Fotografía en “Bogotá puede ser una ciudad moderna” Proa. 1946
En junio de
1956 el joven arquitecto Dicken Castro decide realizar un recorrido (3) por la séptima desde la Avenida Jiménez
hacia el norte, pues entre las calles 11 y 14 se encuentran, por fin, trabajando
en la ampliación de esta vía.
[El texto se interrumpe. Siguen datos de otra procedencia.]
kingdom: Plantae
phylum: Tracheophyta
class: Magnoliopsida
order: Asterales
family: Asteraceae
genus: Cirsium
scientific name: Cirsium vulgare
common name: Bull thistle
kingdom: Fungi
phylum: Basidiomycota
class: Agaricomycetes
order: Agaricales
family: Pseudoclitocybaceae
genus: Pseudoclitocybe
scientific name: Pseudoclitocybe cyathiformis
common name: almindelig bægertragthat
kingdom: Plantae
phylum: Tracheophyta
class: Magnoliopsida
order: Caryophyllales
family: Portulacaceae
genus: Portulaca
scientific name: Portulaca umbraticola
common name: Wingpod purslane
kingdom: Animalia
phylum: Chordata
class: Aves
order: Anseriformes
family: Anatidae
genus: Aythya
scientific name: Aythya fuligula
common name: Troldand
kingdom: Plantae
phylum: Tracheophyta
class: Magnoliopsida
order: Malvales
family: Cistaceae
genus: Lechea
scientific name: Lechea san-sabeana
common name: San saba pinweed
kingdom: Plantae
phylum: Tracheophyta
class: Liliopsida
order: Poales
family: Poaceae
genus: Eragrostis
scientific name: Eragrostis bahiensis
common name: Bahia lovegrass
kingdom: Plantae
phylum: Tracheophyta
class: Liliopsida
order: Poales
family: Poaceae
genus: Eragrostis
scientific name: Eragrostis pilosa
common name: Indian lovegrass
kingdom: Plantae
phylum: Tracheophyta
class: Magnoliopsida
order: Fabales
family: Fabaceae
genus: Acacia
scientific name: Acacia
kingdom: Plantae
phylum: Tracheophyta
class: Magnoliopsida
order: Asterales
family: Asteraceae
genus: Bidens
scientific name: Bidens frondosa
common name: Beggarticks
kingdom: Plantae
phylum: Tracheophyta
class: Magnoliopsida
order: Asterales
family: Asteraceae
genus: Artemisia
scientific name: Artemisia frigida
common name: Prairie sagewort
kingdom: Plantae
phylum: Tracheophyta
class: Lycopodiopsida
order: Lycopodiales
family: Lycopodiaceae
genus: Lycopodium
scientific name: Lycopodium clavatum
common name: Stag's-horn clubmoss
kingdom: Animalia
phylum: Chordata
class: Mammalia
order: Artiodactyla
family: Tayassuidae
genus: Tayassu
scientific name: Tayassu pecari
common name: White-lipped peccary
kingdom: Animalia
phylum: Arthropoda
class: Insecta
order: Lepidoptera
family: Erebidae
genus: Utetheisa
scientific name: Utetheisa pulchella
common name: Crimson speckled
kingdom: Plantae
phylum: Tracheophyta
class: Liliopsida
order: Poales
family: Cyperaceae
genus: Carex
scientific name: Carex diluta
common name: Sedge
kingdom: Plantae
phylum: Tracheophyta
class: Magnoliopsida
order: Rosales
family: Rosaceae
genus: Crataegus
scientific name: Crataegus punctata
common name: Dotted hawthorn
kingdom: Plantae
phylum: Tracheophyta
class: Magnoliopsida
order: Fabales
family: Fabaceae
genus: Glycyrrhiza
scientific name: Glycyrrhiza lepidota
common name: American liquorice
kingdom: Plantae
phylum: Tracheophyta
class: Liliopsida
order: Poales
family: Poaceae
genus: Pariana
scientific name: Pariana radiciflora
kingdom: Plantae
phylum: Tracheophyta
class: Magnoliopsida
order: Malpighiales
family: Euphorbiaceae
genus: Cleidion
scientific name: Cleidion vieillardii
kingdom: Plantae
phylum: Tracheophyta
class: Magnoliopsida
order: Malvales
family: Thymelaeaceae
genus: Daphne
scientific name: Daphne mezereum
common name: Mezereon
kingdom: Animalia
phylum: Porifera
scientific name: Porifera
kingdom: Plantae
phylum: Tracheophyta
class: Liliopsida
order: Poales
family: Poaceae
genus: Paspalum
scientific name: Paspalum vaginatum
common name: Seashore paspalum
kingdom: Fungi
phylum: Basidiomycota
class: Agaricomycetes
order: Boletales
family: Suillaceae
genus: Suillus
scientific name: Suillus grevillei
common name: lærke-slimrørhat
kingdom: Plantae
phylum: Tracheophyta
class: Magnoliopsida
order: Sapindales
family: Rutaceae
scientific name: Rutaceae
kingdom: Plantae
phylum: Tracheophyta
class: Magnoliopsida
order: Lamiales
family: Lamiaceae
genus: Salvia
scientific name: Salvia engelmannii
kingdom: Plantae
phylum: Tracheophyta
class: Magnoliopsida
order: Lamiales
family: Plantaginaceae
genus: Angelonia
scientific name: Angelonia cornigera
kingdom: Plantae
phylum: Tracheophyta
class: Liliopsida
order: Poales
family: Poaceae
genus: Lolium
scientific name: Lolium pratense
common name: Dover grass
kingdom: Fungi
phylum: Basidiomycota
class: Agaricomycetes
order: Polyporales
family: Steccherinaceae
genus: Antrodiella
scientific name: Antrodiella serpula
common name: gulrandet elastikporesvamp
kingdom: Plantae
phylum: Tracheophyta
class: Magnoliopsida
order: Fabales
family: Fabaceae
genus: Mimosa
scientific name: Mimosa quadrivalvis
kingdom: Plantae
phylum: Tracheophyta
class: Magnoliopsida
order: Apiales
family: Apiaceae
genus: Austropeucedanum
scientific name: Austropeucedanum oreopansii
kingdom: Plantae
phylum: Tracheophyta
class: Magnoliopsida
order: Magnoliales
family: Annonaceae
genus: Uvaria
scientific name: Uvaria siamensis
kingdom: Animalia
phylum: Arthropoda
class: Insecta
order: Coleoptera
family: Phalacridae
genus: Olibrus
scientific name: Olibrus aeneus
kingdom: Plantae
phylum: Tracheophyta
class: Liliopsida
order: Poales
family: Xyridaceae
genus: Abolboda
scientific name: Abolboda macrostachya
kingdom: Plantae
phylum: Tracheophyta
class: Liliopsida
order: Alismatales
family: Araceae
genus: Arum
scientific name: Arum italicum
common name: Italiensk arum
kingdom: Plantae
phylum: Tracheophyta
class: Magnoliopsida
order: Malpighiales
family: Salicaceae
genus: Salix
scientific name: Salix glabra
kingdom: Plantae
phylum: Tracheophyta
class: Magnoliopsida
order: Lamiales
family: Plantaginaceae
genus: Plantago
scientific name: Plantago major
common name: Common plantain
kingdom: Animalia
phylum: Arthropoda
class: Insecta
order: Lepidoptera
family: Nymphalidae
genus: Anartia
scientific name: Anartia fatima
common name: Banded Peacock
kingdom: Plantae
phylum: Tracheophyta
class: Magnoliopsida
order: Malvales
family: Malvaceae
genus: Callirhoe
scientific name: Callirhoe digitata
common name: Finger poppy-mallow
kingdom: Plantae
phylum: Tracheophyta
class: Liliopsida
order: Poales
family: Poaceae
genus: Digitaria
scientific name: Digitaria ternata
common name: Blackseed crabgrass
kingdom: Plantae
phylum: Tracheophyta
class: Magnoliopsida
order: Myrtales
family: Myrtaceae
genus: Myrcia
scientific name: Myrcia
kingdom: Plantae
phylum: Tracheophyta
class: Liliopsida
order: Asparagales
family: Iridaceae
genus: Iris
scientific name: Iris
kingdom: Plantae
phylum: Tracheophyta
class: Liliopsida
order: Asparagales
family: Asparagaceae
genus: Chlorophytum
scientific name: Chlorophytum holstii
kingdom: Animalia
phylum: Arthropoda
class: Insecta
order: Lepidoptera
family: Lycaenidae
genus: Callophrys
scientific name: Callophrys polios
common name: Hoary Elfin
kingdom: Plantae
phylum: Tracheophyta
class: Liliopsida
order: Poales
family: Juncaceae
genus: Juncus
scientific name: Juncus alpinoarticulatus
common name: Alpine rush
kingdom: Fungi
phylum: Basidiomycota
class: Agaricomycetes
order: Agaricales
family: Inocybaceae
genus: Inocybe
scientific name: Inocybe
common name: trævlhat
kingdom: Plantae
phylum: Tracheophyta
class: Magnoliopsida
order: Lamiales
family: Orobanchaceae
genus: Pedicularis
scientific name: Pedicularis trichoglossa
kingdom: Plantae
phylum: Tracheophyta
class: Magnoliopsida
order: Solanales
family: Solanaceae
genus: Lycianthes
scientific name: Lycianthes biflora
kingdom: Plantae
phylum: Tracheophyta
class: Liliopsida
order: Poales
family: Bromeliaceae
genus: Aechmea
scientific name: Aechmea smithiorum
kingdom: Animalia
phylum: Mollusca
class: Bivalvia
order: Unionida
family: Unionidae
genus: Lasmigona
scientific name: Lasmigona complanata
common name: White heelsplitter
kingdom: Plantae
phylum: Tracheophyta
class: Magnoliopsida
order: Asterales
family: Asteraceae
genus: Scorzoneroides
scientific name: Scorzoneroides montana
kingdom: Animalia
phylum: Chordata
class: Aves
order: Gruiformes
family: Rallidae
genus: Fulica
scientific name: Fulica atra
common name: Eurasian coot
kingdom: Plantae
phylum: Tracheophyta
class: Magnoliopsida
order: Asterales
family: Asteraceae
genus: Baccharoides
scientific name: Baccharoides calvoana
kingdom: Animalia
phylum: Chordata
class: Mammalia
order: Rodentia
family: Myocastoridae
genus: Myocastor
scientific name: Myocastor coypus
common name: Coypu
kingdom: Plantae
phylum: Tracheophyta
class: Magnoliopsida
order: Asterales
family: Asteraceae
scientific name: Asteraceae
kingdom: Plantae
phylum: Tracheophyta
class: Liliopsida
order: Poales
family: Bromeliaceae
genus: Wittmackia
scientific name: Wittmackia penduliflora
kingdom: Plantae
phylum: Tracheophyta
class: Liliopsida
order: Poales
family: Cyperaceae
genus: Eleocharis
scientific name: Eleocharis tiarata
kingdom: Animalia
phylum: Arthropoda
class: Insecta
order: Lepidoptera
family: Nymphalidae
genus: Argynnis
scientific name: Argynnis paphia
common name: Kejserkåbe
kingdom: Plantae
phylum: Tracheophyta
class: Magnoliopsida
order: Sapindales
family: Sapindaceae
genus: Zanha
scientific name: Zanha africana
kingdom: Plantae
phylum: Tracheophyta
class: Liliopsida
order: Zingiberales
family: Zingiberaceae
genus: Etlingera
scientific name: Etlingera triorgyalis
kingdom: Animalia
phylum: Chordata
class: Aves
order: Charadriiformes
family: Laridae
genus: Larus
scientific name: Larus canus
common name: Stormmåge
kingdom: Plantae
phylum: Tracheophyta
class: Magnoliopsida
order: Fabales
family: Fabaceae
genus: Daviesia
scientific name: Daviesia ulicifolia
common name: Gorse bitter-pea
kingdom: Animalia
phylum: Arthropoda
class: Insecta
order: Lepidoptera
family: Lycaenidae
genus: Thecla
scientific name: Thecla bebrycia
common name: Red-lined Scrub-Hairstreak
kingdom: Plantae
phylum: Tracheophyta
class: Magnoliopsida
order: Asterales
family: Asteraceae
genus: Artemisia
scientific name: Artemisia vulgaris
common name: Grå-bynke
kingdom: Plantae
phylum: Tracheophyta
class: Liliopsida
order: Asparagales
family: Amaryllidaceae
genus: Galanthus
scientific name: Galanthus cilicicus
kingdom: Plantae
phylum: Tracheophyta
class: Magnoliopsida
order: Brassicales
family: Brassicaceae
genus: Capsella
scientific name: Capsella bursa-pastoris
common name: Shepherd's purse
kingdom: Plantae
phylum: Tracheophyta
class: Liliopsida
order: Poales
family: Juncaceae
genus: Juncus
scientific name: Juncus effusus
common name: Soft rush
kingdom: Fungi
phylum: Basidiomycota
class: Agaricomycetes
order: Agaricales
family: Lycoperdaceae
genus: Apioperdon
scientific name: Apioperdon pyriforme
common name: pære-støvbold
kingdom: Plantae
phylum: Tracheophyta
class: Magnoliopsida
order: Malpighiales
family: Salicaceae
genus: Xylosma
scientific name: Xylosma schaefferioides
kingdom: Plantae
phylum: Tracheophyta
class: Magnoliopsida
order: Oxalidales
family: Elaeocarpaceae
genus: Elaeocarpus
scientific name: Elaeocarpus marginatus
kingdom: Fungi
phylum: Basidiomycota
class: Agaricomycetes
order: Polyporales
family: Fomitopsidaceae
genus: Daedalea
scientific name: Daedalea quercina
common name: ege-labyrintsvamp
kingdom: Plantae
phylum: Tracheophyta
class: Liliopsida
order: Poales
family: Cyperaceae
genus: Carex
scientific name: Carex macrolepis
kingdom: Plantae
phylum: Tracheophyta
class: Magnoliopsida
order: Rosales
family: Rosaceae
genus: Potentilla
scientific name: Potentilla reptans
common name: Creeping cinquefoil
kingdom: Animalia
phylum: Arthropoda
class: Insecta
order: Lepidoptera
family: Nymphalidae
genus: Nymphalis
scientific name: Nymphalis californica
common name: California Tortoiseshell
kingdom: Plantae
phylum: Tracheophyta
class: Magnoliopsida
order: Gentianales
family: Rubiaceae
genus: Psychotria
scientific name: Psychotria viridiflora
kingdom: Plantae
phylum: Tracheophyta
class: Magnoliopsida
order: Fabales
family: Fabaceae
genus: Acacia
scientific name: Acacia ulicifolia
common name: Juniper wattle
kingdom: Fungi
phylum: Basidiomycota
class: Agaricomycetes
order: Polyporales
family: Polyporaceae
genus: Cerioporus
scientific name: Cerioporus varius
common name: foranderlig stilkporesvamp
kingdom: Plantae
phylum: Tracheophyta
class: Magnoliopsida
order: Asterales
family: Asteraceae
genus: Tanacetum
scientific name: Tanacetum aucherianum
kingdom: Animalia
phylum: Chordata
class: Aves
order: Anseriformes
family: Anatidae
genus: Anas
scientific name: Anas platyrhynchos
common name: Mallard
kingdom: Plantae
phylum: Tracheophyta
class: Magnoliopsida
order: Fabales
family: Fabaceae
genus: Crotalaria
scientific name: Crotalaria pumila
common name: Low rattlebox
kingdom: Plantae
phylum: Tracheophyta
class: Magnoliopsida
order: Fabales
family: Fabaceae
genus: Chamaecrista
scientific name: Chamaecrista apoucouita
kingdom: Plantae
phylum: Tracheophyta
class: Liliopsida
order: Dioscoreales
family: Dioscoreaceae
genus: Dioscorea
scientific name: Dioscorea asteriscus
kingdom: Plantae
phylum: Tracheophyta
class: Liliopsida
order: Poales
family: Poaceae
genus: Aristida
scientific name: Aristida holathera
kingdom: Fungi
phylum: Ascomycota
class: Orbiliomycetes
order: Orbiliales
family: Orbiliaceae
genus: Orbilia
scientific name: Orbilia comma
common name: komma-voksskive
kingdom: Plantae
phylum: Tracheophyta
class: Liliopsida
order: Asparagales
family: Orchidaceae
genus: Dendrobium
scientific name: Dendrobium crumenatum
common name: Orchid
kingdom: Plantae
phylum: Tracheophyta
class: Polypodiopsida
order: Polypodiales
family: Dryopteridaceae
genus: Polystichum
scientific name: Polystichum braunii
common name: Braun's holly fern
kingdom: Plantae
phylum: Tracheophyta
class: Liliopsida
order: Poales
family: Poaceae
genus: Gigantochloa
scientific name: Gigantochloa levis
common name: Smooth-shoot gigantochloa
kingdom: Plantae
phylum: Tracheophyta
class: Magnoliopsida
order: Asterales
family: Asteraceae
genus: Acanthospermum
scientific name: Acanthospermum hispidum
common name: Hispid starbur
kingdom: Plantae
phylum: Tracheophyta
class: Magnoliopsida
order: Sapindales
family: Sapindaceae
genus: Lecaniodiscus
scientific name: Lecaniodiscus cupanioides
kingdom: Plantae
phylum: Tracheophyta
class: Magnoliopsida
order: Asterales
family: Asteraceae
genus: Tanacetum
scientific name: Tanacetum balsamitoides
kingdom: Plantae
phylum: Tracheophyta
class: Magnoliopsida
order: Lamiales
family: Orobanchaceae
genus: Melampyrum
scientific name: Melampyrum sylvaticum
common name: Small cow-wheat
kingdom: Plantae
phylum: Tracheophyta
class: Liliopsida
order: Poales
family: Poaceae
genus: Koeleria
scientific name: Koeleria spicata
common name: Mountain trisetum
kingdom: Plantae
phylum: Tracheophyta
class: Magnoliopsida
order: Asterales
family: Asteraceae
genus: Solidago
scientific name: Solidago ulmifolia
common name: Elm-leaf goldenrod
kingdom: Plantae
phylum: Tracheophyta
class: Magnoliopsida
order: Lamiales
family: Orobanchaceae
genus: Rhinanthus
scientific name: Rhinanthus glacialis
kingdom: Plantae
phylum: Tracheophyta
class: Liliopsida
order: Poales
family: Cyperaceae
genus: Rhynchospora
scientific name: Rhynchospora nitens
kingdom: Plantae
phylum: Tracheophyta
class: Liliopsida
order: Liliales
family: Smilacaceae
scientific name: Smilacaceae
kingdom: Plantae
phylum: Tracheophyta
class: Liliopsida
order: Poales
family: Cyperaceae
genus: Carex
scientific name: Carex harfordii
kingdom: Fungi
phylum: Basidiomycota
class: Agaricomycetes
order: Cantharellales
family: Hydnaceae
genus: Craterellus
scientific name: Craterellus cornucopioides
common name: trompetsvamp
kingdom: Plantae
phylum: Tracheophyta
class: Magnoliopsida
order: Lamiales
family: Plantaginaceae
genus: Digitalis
Este recorrido es el de una persona que encarna
esa mirada moderna, estética y ordenadora, que está estipulada en las
regulaciones que hoy en día tiene la ciudad para la altura de los edificios, la
contaminación visual y, obviamente, la explotación económica del espacio público
por parte de la economía informal:
Es interesante hacer un recorrido por la carrera séptima entre calles
16 y 26. Si se observa lo que por el bullicio pasa muchas veces desapercibido,
se encuentran escenas y aspectos urbanos desconcertantes. Claro que no se
pretende herir con lo que diga a entidades o personas que de una u otra manera
se sientan ligadas a estas fotografías. El propósito es contribuir al
embellecimiento y mejor presentación de esta ciudad tan lamentablemente olvidada
en su estética.
El anuncio de mal gusto se encuentra por doquier. Es algo confuso y
agobiante. La vida de los carteles es efímera. Grandes y complicadas estructuras
soportan avisos mayores que las edificaciones mismas. Entidades comerciales
aprovechan los avisos de la circulación para acreditar sus píldoras, jabones
pastillas ungüentos y pócimas, y casi siempre estos reclamos son de más
categoría gráfica que el aviso oficial. El resultado de tanto afán, de tanta
competencia, es un desazonado aspecto de caóticas y apabullantes formas. La vía
principal de esta ciudad que era antes un paseo agradable, se ha convertido a
ras de suelo en el más sórdido mercado, donde los pregones personales y los
altavoces exaltan baratijas, frutas y loterías o las cualidades de un
esferográfico, las del automóvil que se rifa, las del sahumerio, las de las
fritangas y el vocerío atolondra e indispone.
Es cierto que estos trastornos y tantos otros con los que a diario se
tropieza, se pueden remediar en pocos días.
Por supuesto,
en cuestión de días –o de horas- se pueden expulsar los pregoneros y las ventas
ambulantes. Pero esa solución, que históricamente se le ha dado al problema, no
funciona pues la constante y uniforme
acción reguladora de la administración es sistemáticamente burlada y
transformada por las tácticas (4) y los
ágiles dispositivos con que la economía informal ha respondido y resistido a
cada nuevo despliegue de la normatividad oficial.
Foto Dicken Castro. 1956
Igualmente,
con cada reubicación que se le ha dado desde el siglo XIX al comercio callejero,
las instituciones afirman haber solucionado de forma definitiva el problema.
Esta guerra por el espacio en el centro de Bogotá -y especialmente en la carrera
séptima- tiene su historia y seguramente continuará proyectándose hacia el
futuro en la medida en que se insista en recuperar el espacio para escenificar
los ideales de una ciudad que se
transforma y progresa como estrategia para ocultar algo que no cambia: las
relaciones de producción y los conflictos espaciales que genera la desigualdad
social.
Dado que la
carrera séptima es la calle más importante y significativa de la ciudad, se ha
consolidado como lugar para escenificar tensiones espaciales entre la economía
oficial y la economía informal que lucha por acceder a este lugar
privilegiado.
En este
contexto, la carrera séptima se constituye como representación de una modernidad
cosmética y fantasmagórica, como escenografía de los ideales de un progreso y un
cambio que nunca llegaron, como escenario de un enfrentamiento entre distintas
fuerzas económicas que chocan constantemente para espacializar sus estrategias
de intercambio y sus tácticas de exhibición.